A travel journal
to Everglades National Park by reef2020
Quote: The largest subtropical wilderness in the United States is home to an amazing diversity of wildlife. While most people visit in the winter dry season (when wildlife tends to be the most concentrated), there is a lot to be said for visiting in the wet season as well.
The Everglades is truly a river -- a very wide (up to 40 miles), shallow (usually no more than a foot or so), very slow moving river. The headwaters are actually up near Orlando, where the water flows through the Kissimmee River to Lake Okeechobee. Historically, the lake would overflow its southern rim during the summer rainy season. The water then flowed through the valley, slowly turning to the southwest as it joined up with the Shark River (Oh! Now I get it!). Nowadays, the lake has a big dike around it, and the waterflow is largely controlled by floodgates and canals. In Everglades National Park, though, the water flows very much the way it always has.
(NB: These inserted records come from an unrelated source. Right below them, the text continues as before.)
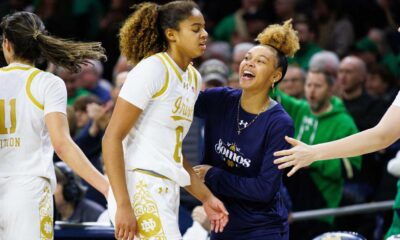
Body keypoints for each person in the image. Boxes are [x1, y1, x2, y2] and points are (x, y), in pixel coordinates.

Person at [102, 2, 229, 240]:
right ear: (171, 34)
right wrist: (123, 205)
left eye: (204, 28)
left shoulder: (193, 77)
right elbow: (112, 137)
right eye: (195, 28)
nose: (204, 34)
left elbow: (173, 153)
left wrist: (207, 197)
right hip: (140, 186)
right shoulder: (152, 69)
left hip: (169, 188)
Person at [0, 11, 109, 239]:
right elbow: (62, 145)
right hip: (28, 191)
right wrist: (106, 186)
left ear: (7, 44)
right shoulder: (47, 83)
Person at [193, 19, 299, 240]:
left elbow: (263, 190)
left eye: (260, 61)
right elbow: (177, 102)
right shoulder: (220, 99)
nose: (248, 64)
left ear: (275, 76)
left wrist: (212, 174)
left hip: (262, 229)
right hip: (221, 223)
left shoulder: (279, 122)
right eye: (246, 58)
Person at [273, 90, 400, 239]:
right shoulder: (299, 108)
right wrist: (314, 152)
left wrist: (315, 154)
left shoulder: (342, 121)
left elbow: (379, 141)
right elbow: (381, 136)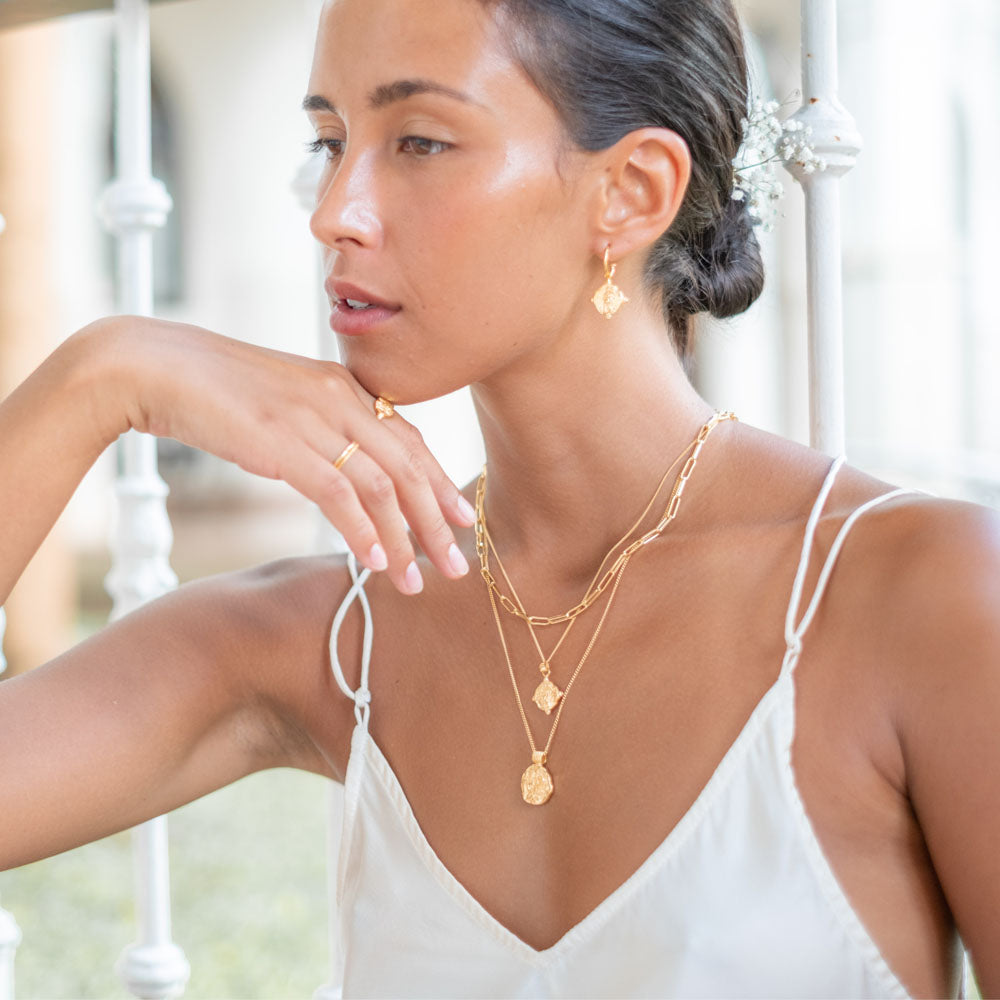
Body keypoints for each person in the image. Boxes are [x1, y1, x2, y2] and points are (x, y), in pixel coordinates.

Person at [1, 0, 997, 995]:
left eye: (420, 141)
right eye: (330, 141)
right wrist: (98, 378)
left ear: (631, 191)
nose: (333, 211)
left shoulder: (919, 595)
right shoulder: (329, 640)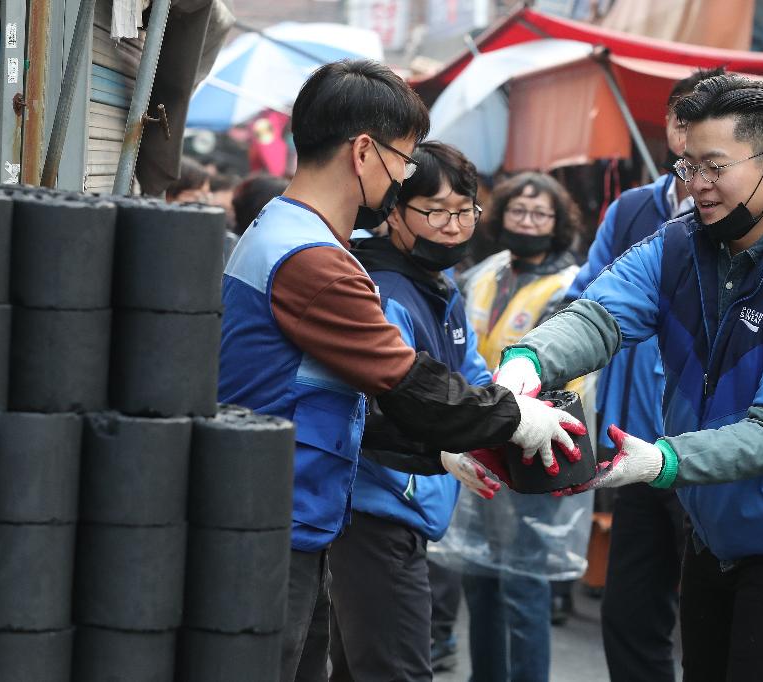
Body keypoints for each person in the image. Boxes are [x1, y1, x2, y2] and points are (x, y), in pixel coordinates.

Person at [217, 60, 587, 682]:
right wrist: (518, 418)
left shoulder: (286, 232)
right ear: (364, 152)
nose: (404, 177)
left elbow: (329, 396)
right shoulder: (313, 260)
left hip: (282, 509)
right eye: (405, 160)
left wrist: (438, 454)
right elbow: (408, 383)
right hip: (271, 518)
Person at [489, 74, 763, 682]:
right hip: (709, 526)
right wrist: (524, 364)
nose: (696, 186)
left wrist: (660, 460)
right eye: (688, 166)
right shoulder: (677, 245)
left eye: (714, 167)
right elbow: (598, 315)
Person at [563, 68, 722, 682]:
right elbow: (586, 302)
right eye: (682, 119)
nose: (689, 136)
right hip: (635, 447)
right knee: (630, 614)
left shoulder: (761, 221)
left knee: (711, 616)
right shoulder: (633, 210)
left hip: (712, 453)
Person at [328, 141, 497, 681]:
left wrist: (503, 415)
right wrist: (453, 446)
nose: (453, 225)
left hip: (404, 505)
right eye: (435, 210)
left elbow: (472, 374)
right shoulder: (384, 289)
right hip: (377, 507)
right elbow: (382, 404)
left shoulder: (438, 286)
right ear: (394, 212)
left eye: (465, 210)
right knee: (398, 668)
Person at [457, 171, 589, 682]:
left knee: (524, 583)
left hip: (538, 439)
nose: (527, 221)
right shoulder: (485, 271)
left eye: (540, 214)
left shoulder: (570, 284)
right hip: (478, 432)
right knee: (480, 576)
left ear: (557, 224)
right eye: (518, 211)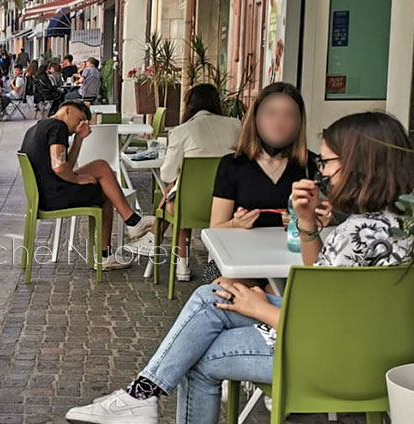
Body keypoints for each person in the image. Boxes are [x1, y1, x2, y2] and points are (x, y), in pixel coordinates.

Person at [63, 110, 414, 424]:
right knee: (210, 295)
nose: (322, 172)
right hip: (368, 351)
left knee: (199, 353)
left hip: (332, 358)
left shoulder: (355, 233)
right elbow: (326, 290)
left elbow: (321, 323)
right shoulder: (408, 224)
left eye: (328, 162)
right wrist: (307, 224)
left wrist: (260, 307)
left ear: (358, 164)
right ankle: (142, 397)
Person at [203, 82, 317, 284]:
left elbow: (329, 223)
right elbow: (216, 229)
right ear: (255, 119)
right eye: (270, 114)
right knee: (223, 292)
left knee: (285, 295)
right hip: (239, 264)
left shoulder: (311, 166)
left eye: (289, 115)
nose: (279, 122)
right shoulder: (232, 165)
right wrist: (236, 224)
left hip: (296, 263)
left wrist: (305, 222)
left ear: (300, 123)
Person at [20, 100, 155, 270]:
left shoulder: (38, 127)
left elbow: (66, 165)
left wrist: (79, 139)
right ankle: (110, 249)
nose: (82, 124)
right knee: (105, 192)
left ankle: (131, 222)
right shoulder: (57, 127)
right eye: (80, 119)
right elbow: (60, 166)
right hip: (55, 195)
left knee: (101, 167)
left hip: (44, 195)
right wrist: (77, 179)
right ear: (67, 110)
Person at [147, 83, 242, 281]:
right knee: (180, 191)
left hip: (191, 206)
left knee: (177, 191)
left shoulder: (182, 131)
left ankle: (181, 264)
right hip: (230, 205)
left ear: (189, 105)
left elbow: (166, 174)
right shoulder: (235, 125)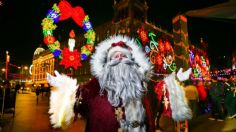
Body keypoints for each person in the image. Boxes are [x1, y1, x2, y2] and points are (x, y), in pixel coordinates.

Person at [47, 35, 192, 132]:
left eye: (123, 56)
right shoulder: (98, 83)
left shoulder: (141, 83)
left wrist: (176, 80)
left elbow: (160, 89)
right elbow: (78, 97)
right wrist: (65, 87)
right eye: (115, 56)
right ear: (109, 62)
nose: (120, 59)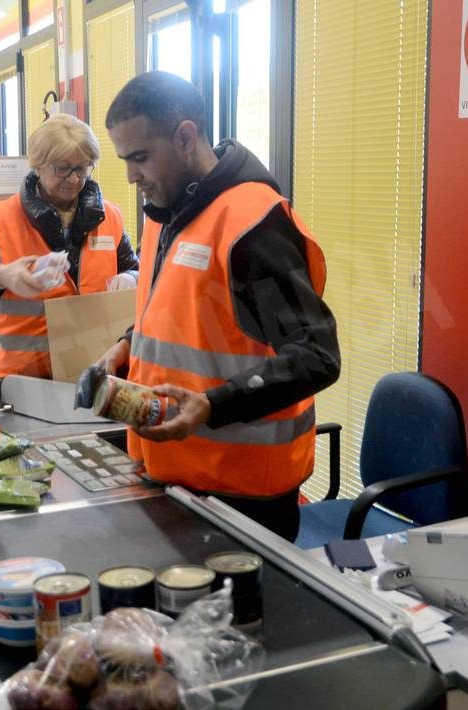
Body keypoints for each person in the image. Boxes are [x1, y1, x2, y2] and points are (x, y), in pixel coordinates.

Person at [97, 71, 340, 542]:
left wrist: (212, 405)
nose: (131, 176)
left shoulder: (253, 227)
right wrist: (126, 346)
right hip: (176, 478)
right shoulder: (168, 213)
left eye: (140, 157)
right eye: (125, 160)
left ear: (186, 137)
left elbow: (315, 355)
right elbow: (184, 313)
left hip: (243, 500)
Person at [0, 113, 139, 379]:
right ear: (37, 165)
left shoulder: (110, 216)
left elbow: (137, 271)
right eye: (62, 168)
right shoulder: (4, 219)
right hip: (21, 379)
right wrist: (1, 276)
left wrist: (130, 278)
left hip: (96, 372)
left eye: (82, 168)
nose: (74, 179)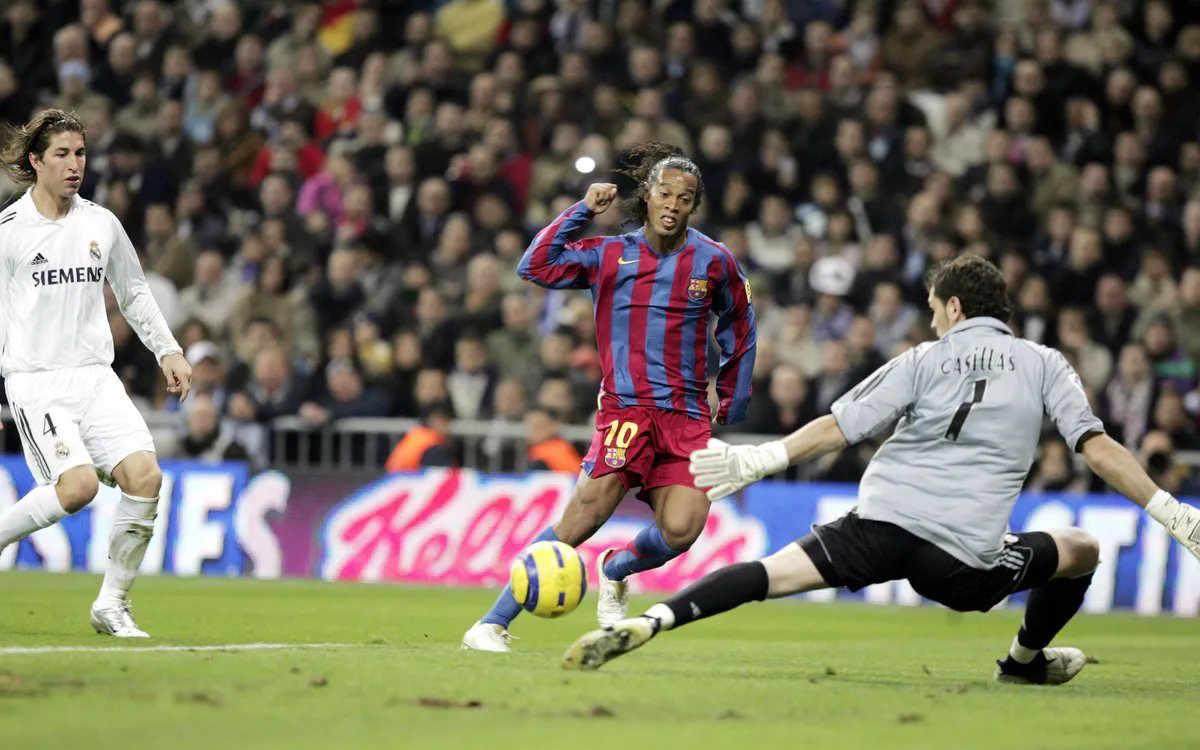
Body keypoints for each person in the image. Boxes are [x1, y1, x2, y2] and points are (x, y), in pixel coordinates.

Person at [562, 254, 1200, 685]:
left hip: (881, 524)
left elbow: (842, 425)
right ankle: (1023, 662)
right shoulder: (1046, 364)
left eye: (931, 308)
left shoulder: (923, 359)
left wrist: (761, 458)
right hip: (963, 560)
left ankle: (653, 620)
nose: (930, 319)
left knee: (767, 574)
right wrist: (1170, 510)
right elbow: (1096, 446)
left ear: (952, 308)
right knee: (1082, 549)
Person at [463, 141, 757, 652]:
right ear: (646, 195)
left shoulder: (715, 261)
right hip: (627, 409)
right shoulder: (610, 254)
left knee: (683, 529)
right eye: (663, 193)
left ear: (694, 205)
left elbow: (741, 326)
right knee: (583, 515)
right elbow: (534, 267)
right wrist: (581, 212)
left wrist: (730, 395)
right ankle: (490, 623)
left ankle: (617, 568)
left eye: (683, 198)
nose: (672, 204)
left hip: (686, 417)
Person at [0, 109, 192, 638]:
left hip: (95, 377)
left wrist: (168, 350)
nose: (73, 164)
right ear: (35, 161)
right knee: (79, 487)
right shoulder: (9, 232)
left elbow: (132, 292)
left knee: (146, 478)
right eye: (61, 154)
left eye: (80, 153)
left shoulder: (100, 223)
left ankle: (112, 604)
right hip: (37, 381)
By the way, in case you are wondering why the Shark River is so named, it is because sharks supposedly come into the mouth of the river to give birth.
You'll see tree islands of several types: willow heads, bay heads and hammocks. Notice how they are teardrop-shaped: wide and blunt at the upstream end, where the water-carried sediments build them up, and narrow and tapered at the downstream end, where the water flows past on both sides, eventually rejoining itself.
Of course, the thing most people go to Shark Valley to see is the wildlife. This is Alligator Central, especially on a cold, sunny day in mid to late winter. As the river dries down toward spring, the wildlife concentrates with it. The observation tower is right in the heart of it. Thanks to some artificially deep areas of water (this was once an oil exploration site) the critters flock here.
I remember visiting the Valley once, and in the span of the 15 miles, we spotted 367 alligators! Of course, there's lots more than just gators. You'll find a huge variety of birds, especially long-legged wading birds, and endangered species like the Everglades snail kite and the wood stork.
How do you get to the tower? You have three choices. If this is your first time to the Everglades, it really helps to understand how the ecosystem works in order to best appreciate it. To do that, take the two-hour tram tour. You'll have either a park ranger or a well-trained concessions employee as your interpreter, and you really learn a lot. If you've got the basics of the Everglades down, you can hike the road, or bike the road. Bikes are available for rental, and sometimes guided bike hikes are available with a ranger.
If you hike or bike, remember to bring plenty of water and sunscreen along -- it can be a long tiring ride, but definitely worth it.